**Extracted records**
»»

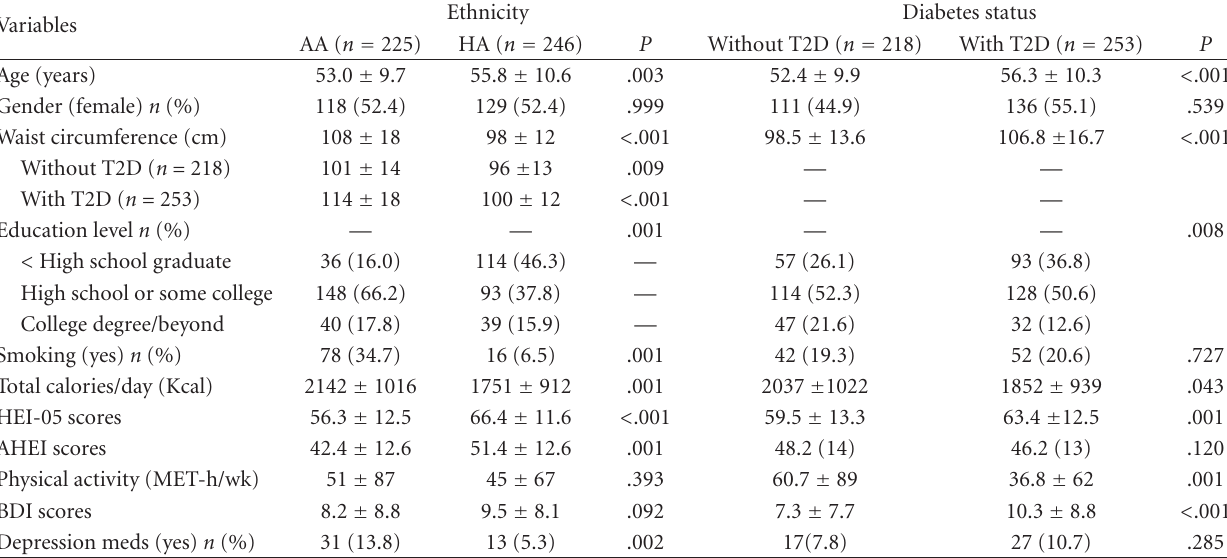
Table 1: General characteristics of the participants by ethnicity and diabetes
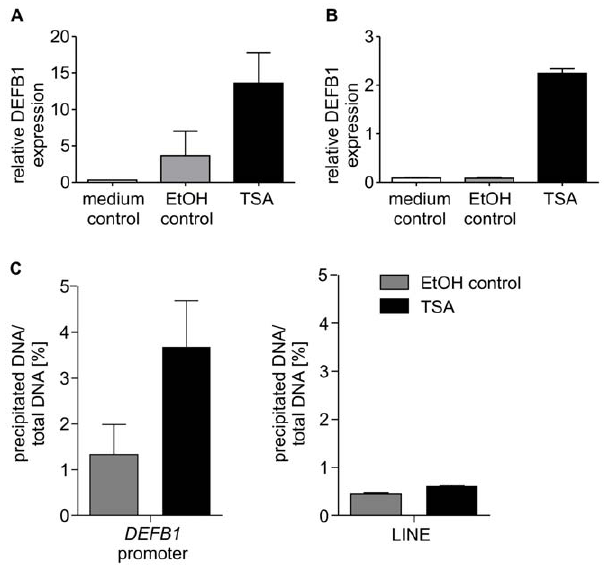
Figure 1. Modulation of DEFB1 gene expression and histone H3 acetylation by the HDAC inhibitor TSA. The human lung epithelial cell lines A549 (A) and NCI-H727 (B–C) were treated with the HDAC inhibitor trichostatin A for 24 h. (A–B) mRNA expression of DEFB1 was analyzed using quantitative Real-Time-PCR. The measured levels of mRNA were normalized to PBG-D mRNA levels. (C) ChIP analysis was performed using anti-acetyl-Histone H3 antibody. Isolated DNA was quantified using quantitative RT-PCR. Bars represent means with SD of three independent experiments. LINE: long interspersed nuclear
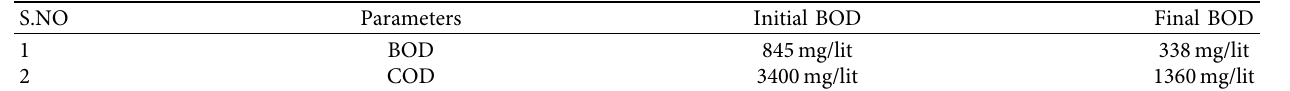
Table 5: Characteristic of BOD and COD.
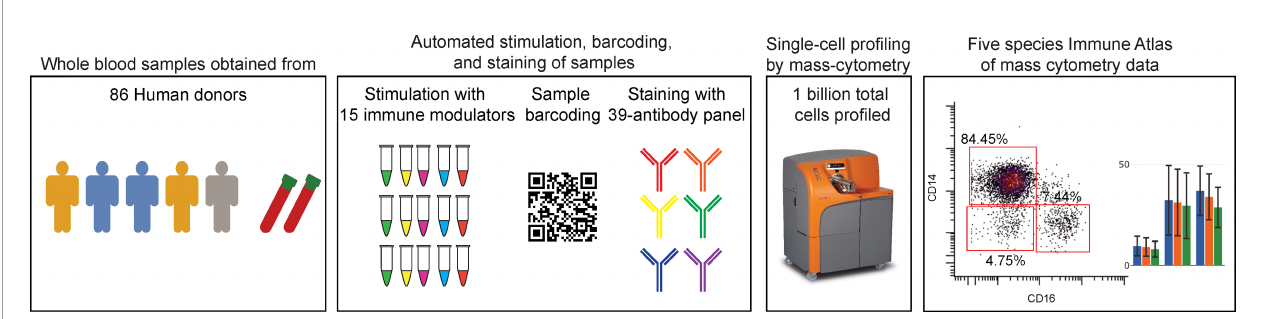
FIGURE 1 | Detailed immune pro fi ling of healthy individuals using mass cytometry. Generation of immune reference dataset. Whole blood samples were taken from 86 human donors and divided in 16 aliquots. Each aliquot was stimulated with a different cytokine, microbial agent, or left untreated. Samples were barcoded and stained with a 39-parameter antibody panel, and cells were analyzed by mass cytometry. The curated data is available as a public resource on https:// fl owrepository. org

««
»»

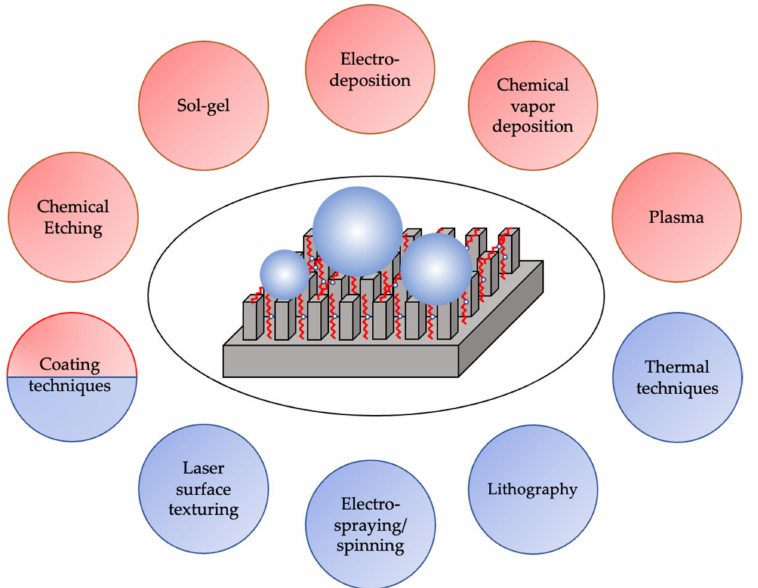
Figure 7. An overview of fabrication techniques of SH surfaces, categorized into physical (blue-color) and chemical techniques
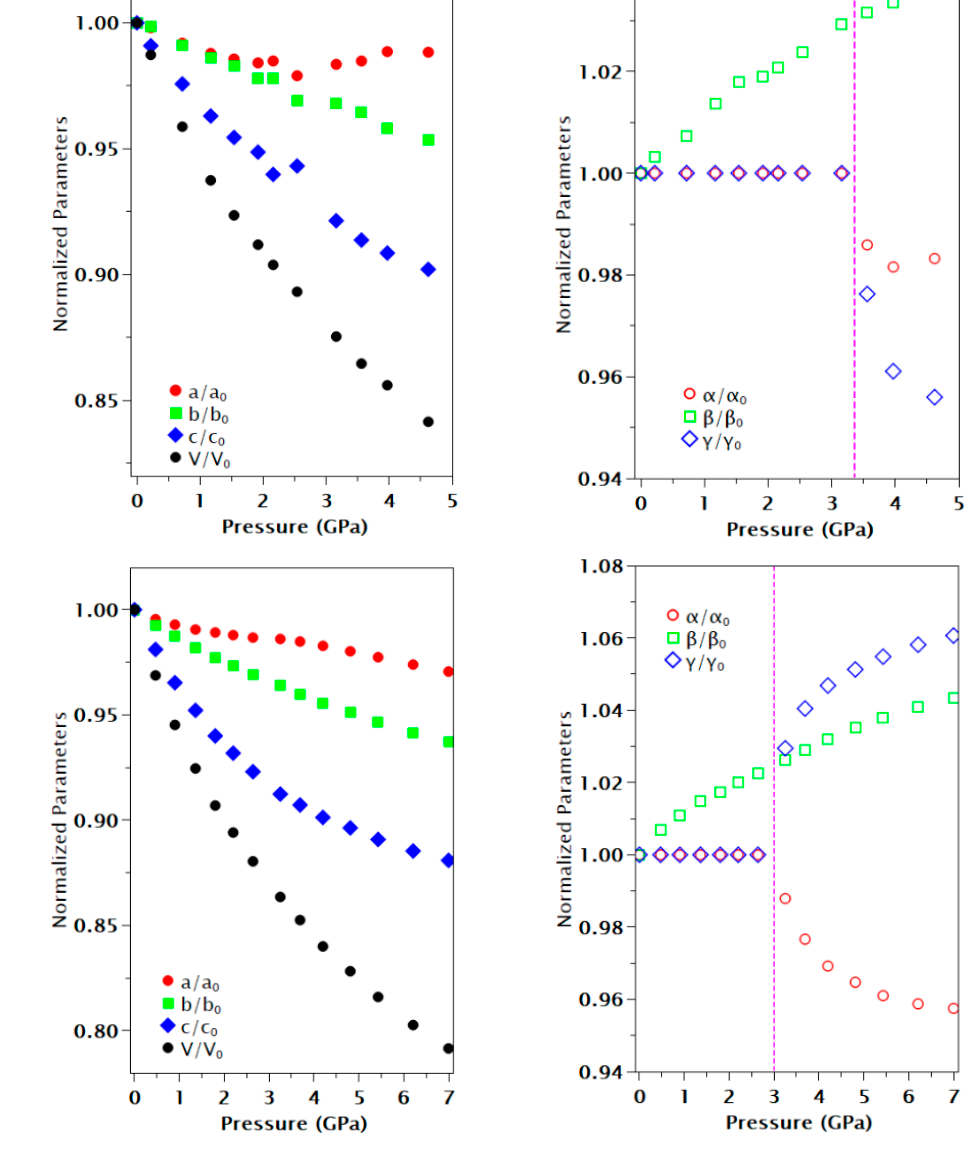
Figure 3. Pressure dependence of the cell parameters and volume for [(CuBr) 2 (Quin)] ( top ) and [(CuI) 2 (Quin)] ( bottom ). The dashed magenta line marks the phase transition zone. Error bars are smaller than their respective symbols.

««
»»

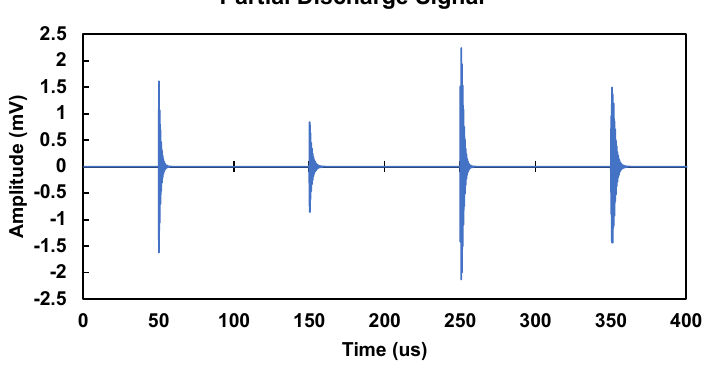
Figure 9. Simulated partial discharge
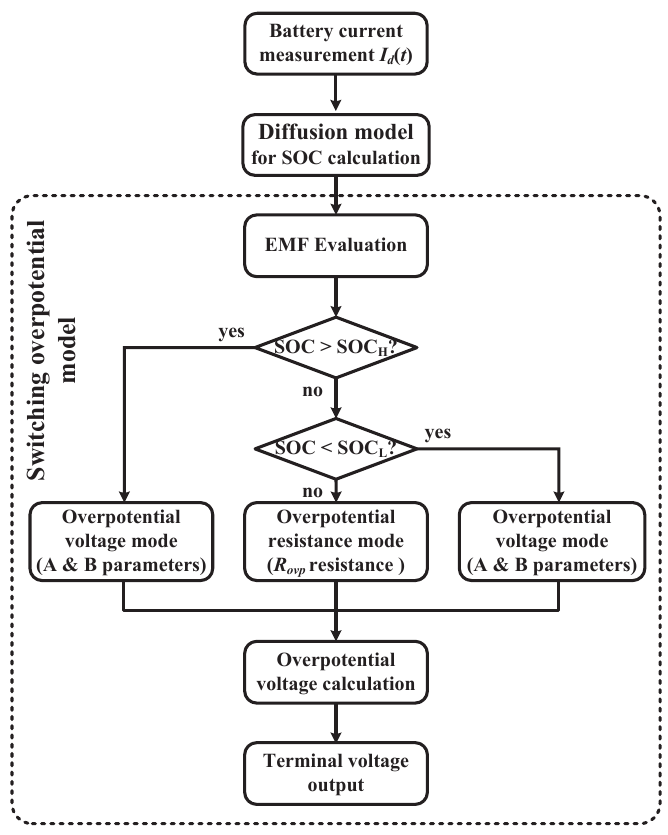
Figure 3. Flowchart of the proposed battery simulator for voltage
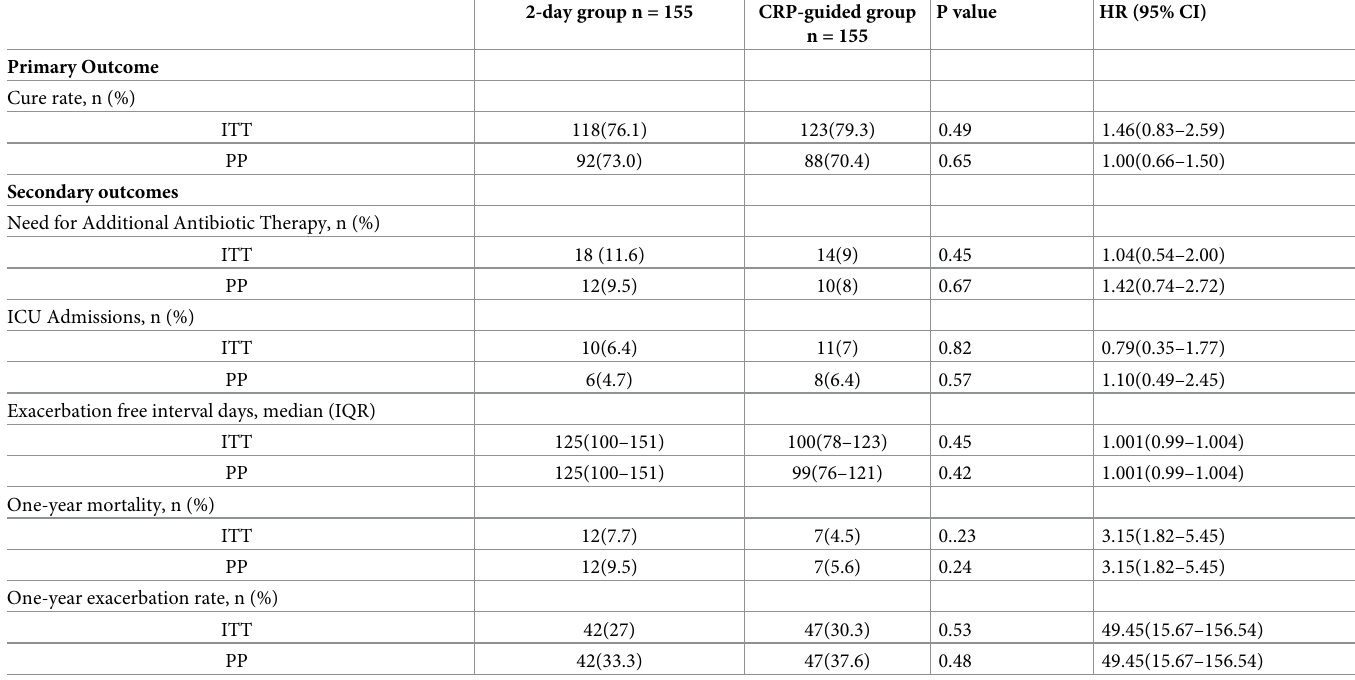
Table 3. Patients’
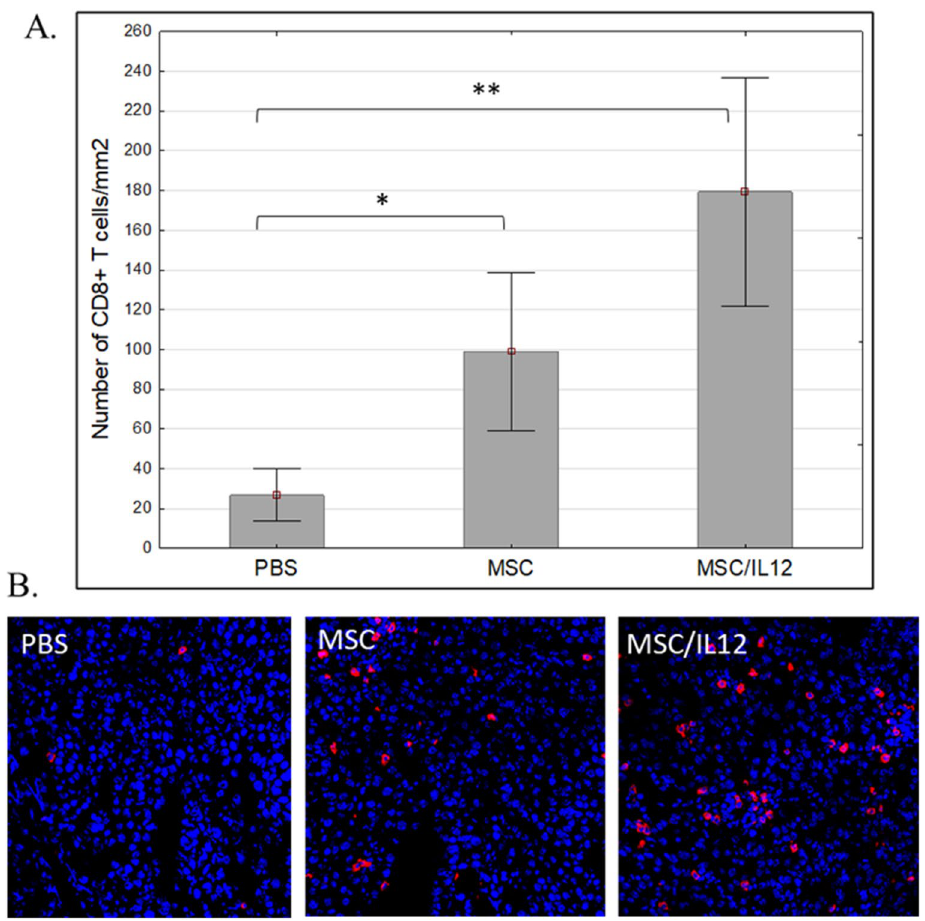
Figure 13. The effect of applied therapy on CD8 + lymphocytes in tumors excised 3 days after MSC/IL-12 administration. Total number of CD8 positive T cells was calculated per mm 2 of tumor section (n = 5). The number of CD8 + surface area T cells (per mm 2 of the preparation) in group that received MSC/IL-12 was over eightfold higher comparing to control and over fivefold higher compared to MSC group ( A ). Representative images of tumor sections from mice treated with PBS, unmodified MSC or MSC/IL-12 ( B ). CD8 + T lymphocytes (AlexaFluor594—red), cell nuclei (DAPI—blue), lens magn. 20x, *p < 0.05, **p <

««

**What is being asked**
Looking at the entries above, state how many lines contain "cells"; give the number alone.

**Written reply**
2